One core element in all of this computer processing/’understanding’ is agreement of the meaning of terms/ concepts – hence the use of the phrase ‘semantics’.  We are all familiar with the phrase often used in trying to resolve/ advance arguments: ‘it’s a question of semantics’.  Generally the intent of the phrase is to say that the antagonist and protagonist agree conceptually but that much of the disagreement is accounted for by misunderstanding/ different understanding of the terms being used by either party.

Dealing with concepts, their relationships and meanings is addressed using ONTOLOGIES.  The semantic web has given rise to a whole field in the development, publication and maintenance of ontologies.  Rather than trying to explain ‘ontologies’ in detail here I think this short video – focused on introducing ‘biomedical ontologies’ – does a great job of explaining the concept of and use for ontologies.

Practical use for semantics

We spend a great deal of time ourselves online trying to find information, comparing and contrasting data from different web sites.  A number of us are well used to using sites such as to assist in checking out travel options.

Read an interesting piece on  For now offering comparison shopping re electronic goods and apartment rental (in US).

Authors claim to be using the power of their semantic search engine to extract the relevant data from multiple sites to present detailed product purchasing options and comparisons.  In presenting the apartment data they include very good mashups to present the locations.  In the case of electronic goods still seems to me that there is a lot of scope for variation in the additional items e.g. additional memory for a camera.  However, even allowing for this, certainly shows the power of applications which can process data presented on web sites – and that is a basic objective for web 3.0/ semantic web.

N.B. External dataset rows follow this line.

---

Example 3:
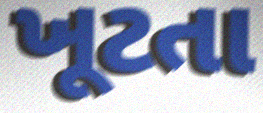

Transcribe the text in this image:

ખૂટતા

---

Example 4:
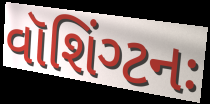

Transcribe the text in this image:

વૉશિંગ્ટનઃ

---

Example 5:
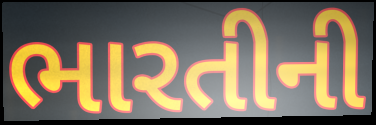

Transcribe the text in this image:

ભારતીની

Driving success of semantic web

Read an interesting survey re traction around the semantic web.  Listed a number of barriers to adoption of semantic web:

  1. organisational culture
  2. the complexity of the technology
  3. a general lack of experts
  4. a lack of success stories
  5. a lack in quality of available software and
  6. the problem to quantify the benefits

I thought it would be interesting to consider each of thse in some more detail in a series of postings – designed to assist in promoting a greater understanding of semantic web and its potential use.  Would welcome any feedback/ ideas on this subject.

The referenced survey targeted a fairly technical, web savy, group, across Europe.  Am keen to engage more directly with business poeple – amongst many of whom I am not sure there is a clear understanding of, or interest in, the semantic web.